During last week’s debate over the public database, my colleagues claimed the need to do an end run around a provision in the Consumer Product Safety Act known as section 6(b). The majority’s official statement specifically asserts that the database “is a dramatic and positive change from the current system (commonly known as ‘section 6(b) procedure’), where the Commission is required to consult with manufacturers before warning the public about critical product safety hazards, and seek their approval before releasing the name of the potentially dangerous item.” The majority suggests that information cannot be released without approval of the manufacturer, but this is materially inaccurate. Whether the majority lacks understanding how the law reads or intentionally seeks to confuse the issue, the result is the same: the public is misled.

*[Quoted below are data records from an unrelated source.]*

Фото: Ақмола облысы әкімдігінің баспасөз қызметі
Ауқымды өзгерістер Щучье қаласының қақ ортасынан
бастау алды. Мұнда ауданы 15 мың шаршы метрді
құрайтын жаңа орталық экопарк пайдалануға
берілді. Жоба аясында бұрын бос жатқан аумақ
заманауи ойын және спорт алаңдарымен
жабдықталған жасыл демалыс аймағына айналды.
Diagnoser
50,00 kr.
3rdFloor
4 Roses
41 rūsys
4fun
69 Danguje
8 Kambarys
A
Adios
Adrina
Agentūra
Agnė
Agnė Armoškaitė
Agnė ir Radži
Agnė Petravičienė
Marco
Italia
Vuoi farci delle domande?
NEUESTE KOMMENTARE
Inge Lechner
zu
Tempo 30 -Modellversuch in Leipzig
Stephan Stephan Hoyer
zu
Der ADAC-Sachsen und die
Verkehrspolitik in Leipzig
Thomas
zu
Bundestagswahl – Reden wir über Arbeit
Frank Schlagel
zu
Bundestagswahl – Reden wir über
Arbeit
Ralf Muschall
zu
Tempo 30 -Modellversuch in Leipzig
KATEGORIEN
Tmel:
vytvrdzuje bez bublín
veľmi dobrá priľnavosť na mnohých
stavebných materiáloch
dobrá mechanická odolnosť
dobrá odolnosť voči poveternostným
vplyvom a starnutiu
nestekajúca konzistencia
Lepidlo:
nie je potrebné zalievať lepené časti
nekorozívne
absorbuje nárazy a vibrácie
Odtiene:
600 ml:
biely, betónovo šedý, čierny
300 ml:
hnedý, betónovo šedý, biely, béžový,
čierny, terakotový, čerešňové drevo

Section 6 (b) of the Consumer Product Safety Act states that before we release information that identifies a product or manufacturer, the agency must take reasonable steps to assure the accuracy of the information, including giving the manufacturer 15 days notice of a proposed release of information. If we decide to release the information over the objection of the manufacturer, we must notify the manufacturer of our decision five days before our release. In theory, the manufacturer then can go to court to block it. In the last twenty years at the commission, we have released much information on countless occasions and I am aware of only two attempts to block release; neither succeeded. Additionally, if we determine that public safety warrants, we may release the information immediately without providing 15 day notice.

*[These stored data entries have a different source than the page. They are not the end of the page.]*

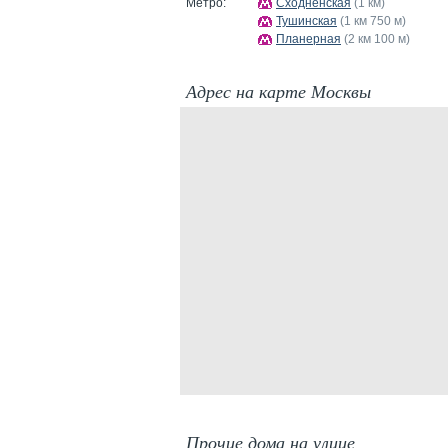
Метро:
Сходненская
(1 км)
Тушинская
(1 км 750 м)
Планерная
(2 км 100 м)
Адрес на карте Москвы
Прочие дома на улице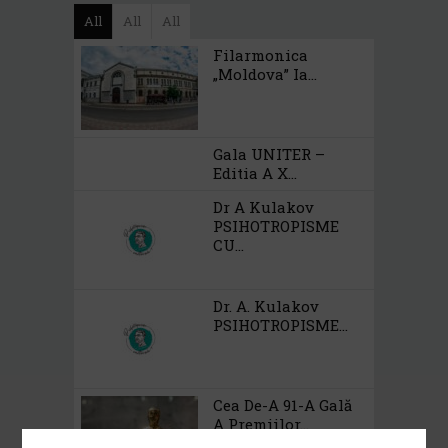
All
All
All
Filarmonica
„Moldova” Ia...
Gala UNITER –
Editia A X...
Dr A Kulakov
PSIHOTROPISME
CU...
Dr. A. Kulakov
PSIHOTROPISME...
Cea De-A 91-A Gală
A Premiilor...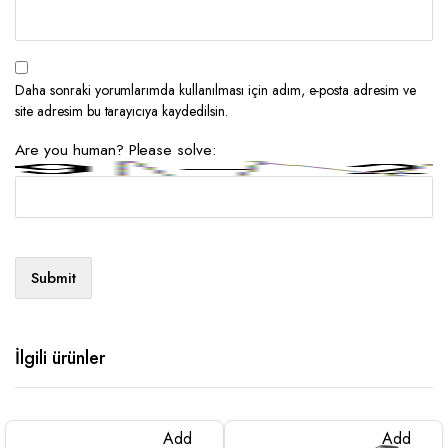
Daha sonraki yorumlarımda kullanılması için adım, e-posta adresim ve
site adresim bu tarayıcıya kaydedilsin.
Are you human? Please solve:
İlgili ürünler
Add
Add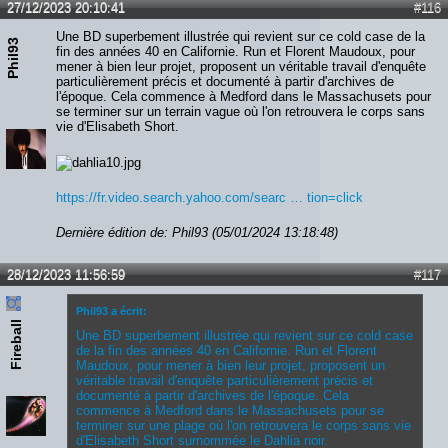
27/12/2023 20:10:41
#116
Une BD superbement illustrée qui revient sur ce cold case de la
Phil93
fin des années 40 en Californie. Run et Florent Maudoux, pour
mener à bien leur projet, proposent un véritable travail d'enquête
particulièrement précis et documenté à partir d'archives de
l'époque. Cela commence à Medford dans le Massachusets pour
se terminer sur un terrain vague où l'on retrouvera le corps sans
vie d'Elisabeth Short.
https://fr.video.search.yahoo.com/searc … tion=click
Dernière édition de: Phil93 (05/01/2024 13:18:48)
28/12/2023 11:56:59
#117
Phil93 a écrit:
Fireball
Une BD superbement illustrée qui revient sur ce cold case
de la fin des années 40 en Californie. Run et Florent
Maudoux, pour mener à bien leur projet, proposent un
véritable travail d'enquête particulièrement précis et
documenté à partir d'archives de l'époque. Cela
commence à Medford dans le Massachusets pour se
terminer sur une plage où l'on retrouvera le corps sans vie
d'Elisabeth Short surnommée le Dahlia noir.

The majority’s misstatements have now been picked up in the media where I have read several stories that make the inaccurate assertion that information will not be released without manufacturer approval. For example, in a Bloomberg story last week, an incorrect statement, attributed to a fellow Commissioner, said “The agency has been required to get company permission to make such information public. . .”. Though the publication may not be well-versed in our intricate laws, my fellow Commissioner should be.

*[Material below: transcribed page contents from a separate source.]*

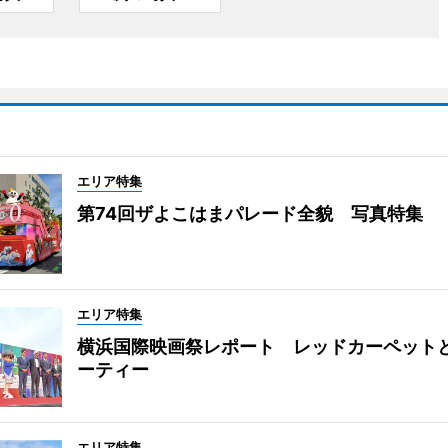
エリア特集
第74回ザよこはまパレード全貌 写真特集
エリア特集
横浜国際映画祭レポート レッドカーペット
ーティー
エリア特集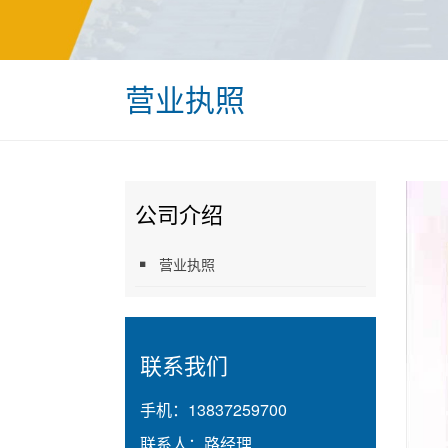
营业执照
公司介绍
营业执照
联系我们
手机：
13837259700
联系人：
路经理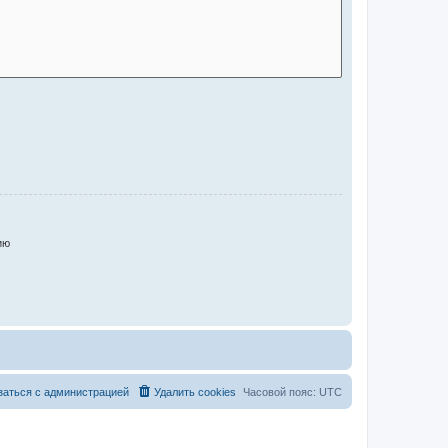
ию
заться с администрацией
Удалить cookies
Часовой пояс:
UTC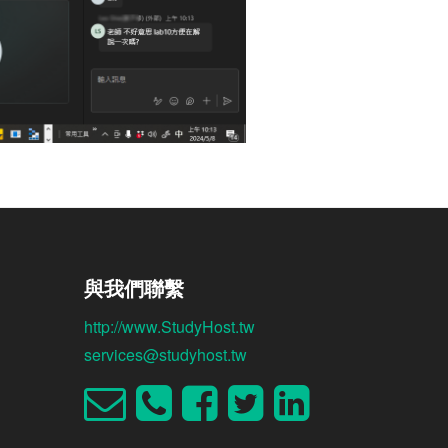
與我們聯繫
http://www.StudyHost.tw
services@studyhost.tw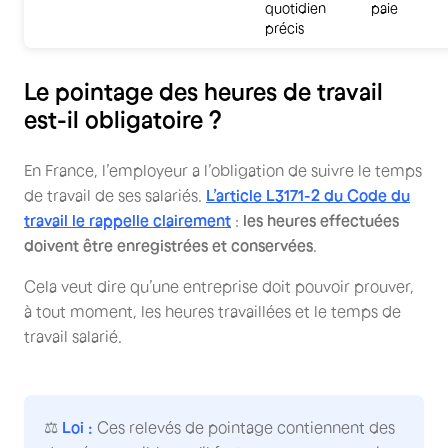
quotidien
paie
précis
Le pointage des heures de travail
est-il obligatoire ?
En France, l’employeur a l’obligation de suivre le temps
de travail de ses salariés.
L’article L3171-2 du Code du
travail le rappelle clairement
:
les heures effectuées
doivent être enregistrées et conservées
.
Cela veut dire qu’une entreprise doit pouvoir prouver,
à tout moment, les heures travaillées et le temps de
travail salarié.
⚖️
Loi :
Ces relevés de pointage contiennent des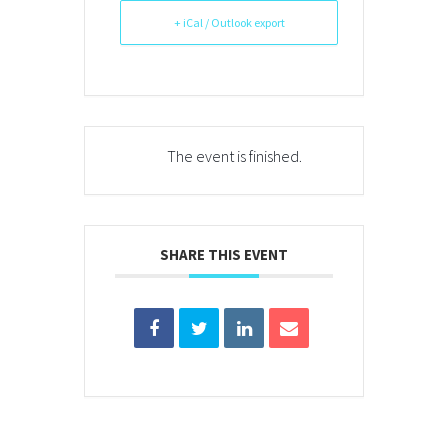
+ iCal / Outlook export
The event is finished.
SHARE THIS EVENT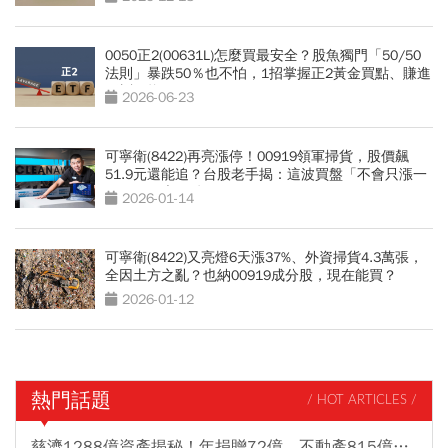
0050正2(00631L)怎麼買最安全？股魚獨門「50/50
法則」暴跌50％也不怕，1招掌握正2黃金買點、賺進
N倍報酬
2026-06-23
可寧衛(8422)再亮漲停！00919領軍掃貨，股價飆
51.9元還能追？台股老手揭：這波買盤「不會只漲一
下子」兩大關鍵
2026-01-14
可寧衛(8422)又亮燈6天漲37%、外資掃貨4.3萬張，
全因土方之亂？也納00919成分股，現在能買？
2026-01-12
熱門話題
/ HOT ARTICLES /
慈濟1288億資產揭秘！年捐贈72億、不動產815億…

Press reports misstating the law tend to be repeated as absolute fact. Of course this example of turning fiction into fact is the same concern that has been expressed about the database itself. Once information is published on a federally-sanctioned web site, it becomes “true” regardless of the actual facts. The majority knows this. Accidental or intentional, a misstatement is a misstatement nevertheless. And nevertheless, it is now repeated as fact. A bit more fact checking would do all of us good; most of all, the consumer.